A BIRDWATCHER is facing a five-figure legal bill after failing to persuade judges to halt the construction of a power station.

Marco McGinty, whose home in Largs is just five miles from the site of the proposed development at Hunterston in Ayrshire, asked the Court of Session in Edinburgh to rule against the present plan.

But his criticism of the public consultation procedures was rejected.

Mr McGinty went back to court to challenge judge Lord Brailsford's decision, but yesterday appeal judges backed the earlier ruling. At an earlier stage, Mr McGinty, pleading that he was jobless, had successfully obtained a court order limiting the expenses he would have to pay if he lost.

But the Scottish Ministers can still ask him for up to £30,000 to pay for their costs incurred in defending their planning decision.
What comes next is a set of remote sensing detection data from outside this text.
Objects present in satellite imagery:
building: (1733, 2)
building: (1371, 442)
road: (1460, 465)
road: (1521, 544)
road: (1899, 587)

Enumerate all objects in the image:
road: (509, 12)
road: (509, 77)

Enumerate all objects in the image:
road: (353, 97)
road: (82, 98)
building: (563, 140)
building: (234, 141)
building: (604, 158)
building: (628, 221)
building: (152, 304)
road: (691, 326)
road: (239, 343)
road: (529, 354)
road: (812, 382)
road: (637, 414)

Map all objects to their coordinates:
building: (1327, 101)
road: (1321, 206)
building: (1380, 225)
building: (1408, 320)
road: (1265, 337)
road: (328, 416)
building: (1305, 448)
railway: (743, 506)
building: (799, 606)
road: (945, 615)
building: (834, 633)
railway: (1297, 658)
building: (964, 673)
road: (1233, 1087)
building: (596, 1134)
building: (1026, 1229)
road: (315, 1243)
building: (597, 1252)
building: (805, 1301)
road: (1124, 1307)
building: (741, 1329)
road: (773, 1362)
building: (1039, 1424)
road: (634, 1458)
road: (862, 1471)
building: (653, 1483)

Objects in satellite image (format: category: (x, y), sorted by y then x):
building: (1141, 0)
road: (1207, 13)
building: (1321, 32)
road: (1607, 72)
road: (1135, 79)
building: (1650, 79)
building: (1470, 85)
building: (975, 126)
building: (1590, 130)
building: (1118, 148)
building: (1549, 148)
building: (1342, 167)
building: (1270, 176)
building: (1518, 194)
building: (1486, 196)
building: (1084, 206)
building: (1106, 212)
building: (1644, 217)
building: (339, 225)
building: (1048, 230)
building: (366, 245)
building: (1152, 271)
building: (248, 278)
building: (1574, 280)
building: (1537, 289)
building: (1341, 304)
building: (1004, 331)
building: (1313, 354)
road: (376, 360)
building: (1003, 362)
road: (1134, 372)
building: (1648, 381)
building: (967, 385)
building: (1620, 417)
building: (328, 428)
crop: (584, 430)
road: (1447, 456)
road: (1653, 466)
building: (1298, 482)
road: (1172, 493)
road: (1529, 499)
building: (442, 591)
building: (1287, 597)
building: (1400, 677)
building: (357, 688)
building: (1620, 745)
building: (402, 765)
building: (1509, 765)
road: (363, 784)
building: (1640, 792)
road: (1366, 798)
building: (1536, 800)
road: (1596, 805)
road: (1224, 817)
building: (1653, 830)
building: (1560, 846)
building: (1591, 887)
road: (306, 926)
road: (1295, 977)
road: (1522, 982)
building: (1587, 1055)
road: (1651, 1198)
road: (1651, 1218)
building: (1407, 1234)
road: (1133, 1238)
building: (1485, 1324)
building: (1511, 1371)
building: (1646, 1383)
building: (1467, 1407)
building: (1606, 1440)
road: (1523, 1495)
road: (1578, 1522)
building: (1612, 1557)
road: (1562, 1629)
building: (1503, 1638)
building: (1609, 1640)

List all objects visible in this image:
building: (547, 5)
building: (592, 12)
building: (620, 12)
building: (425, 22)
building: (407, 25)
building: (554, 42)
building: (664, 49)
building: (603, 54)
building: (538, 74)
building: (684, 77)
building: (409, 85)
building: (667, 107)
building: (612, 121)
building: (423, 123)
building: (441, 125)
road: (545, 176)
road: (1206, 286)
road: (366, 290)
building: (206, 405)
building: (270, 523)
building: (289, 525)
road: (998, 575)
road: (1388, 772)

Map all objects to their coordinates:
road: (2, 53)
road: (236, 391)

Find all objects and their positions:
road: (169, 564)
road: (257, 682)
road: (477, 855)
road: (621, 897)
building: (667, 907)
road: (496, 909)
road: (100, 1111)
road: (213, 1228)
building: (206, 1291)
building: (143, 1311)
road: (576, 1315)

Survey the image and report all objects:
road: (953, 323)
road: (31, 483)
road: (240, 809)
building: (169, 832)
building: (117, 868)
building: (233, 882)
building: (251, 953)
Mr McGinty also hired his own legal team, although a solicitor has been helping him by working for free.

Judge Lord Brailsford had also ruled that Mr McGinty's demand for a judicial review was doomed because he had waited too long before coming to court and because he did not have a strong enough reason to raise his action.

When the planning row was aired in court in November 2010, Mr McGinty said he used the Hunterston area for recreation and the effects on the environment would be devastating if the coal-fired power station went ahead.

Residents resisting the plan set up Communities Opposed to New Coal at Hunterston (Conch).

They claim the 1600MW power station will have a serious impact on the community and that tonnes of ash being pumped into the air will be a threat to health.

Since 1971, the Hunterston site has been ear-marked for heavy industrial development of some sort.

The area's future became part of a National Planning Framework for Scotland - a policy document that has had a bearing on other plans such as the Commonwealth Games preparations and a new Forth Road Bridge.

The campaigners said Hunterston was only added to the planning framework document at a late stage, limiting opportunities to protest.

Lord Brailsford said previous court actions had established rules about who had the right to bring court actions in planning disputes.

He added that it was neither desirable nor necessary that public bodies should be subject to persons, no matter how well-intentioned, whose links to a site were as remote as Mr McGinty's.

He said that in any case he would still have ruled there was no breach of the rules on public consultation.

Mr McGinty's appeal against the October 2011 ruling claimed Lord Brailsford's rejection of his right to sue had been overturned by a Supreme Court decision in another case.

He also claimed the judge had been wrong in believing that there had been sufficient publicity about the Hunterston proposals to allow locals to object, and argued that Scottish Ministers had not looked properly at alternatives to their power station plan.

Mr McGinty also complained that the £30,000 cap set on the expenses he might have to find for the other side was too high.

Lord Clarke, sitting with Lord Brodie and Lord Kingarth, rejected his arguments.

Reacting to the case, Friends of the Earth Scotland Head of Campaigns Mary Church said: "While it's good news that the Court recognised Mr McGinty's right to take this case in the public interest, it is very disappointing that it has not taken this opportunity to reduce Mr McGinty's costs from an exorbitant £30,000 to a more reasonable £5000 as reflected in the new rules of court."